ФРАГМЕНТ ДОКУМЕНТА ::
======

Сила национальности, Розанов Василий Васильевич, Год: 1908

Время на прочтение: 5 минут(ы)
Розанов В. В. Собрание сочинений. Около народной души (Статьи 1906—1908 гг.)
М.: Республика, 2003.

СИЛА НАЦИОНАЛЬНОСТИ

‘Пангерманская идея столкнулась со славянофильской… Практика жизни и наблюдения действительности показывают, что всюду, где немецкий элемент населения приходит в столкновение с славянским, — немецкий обязательно отступает. Вопросом этим задается Вагнер в своей книге — ‘Поляки и пруссаки’, — и после нескольких меланхолических рассуждений указывает средство против растворяющей силы славянства: бороться с нею можно и следует через изоляцию германского населения при помощи строго немецкой школы на родном языке и проникнутой немецким духом и, затем, через непрерывное и плотное единение немцев между собою всюду, где они живут вкрапленно среди славянского или вообще среди инородческого, не немецкого населения’.

======

ИСХОДНЫЕ СТРОКИ ::
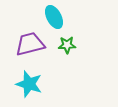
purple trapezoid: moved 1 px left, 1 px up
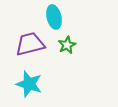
cyan ellipse: rotated 15 degrees clockwise
green star: rotated 24 degrees counterclockwise
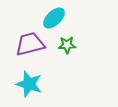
cyan ellipse: moved 1 px down; rotated 60 degrees clockwise
green star: rotated 24 degrees clockwise
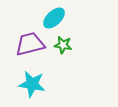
green star: moved 4 px left; rotated 12 degrees clockwise
cyan star: moved 3 px right; rotated 8 degrees counterclockwise
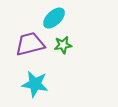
green star: rotated 18 degrees counterclockwise
cyan star: moved 3 px right
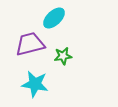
green star: moved 11 px down
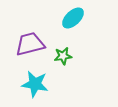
cyan ellipse: moved 19 px right
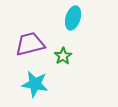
cyan ellipse: rotated 30 degrees counterclockwise
green star: rotated 24 degrees counterclockwise
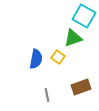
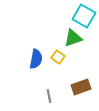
gray line: moved 2 px right, 1 px down
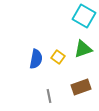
green triangle: moved 10 px right, 11 px down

======

Как называется книга Вагнера, о которой говорится во фрагменте «Сила национальности»? Ответьте, пожалуйста, только названием.

«Поляки и пруссаки»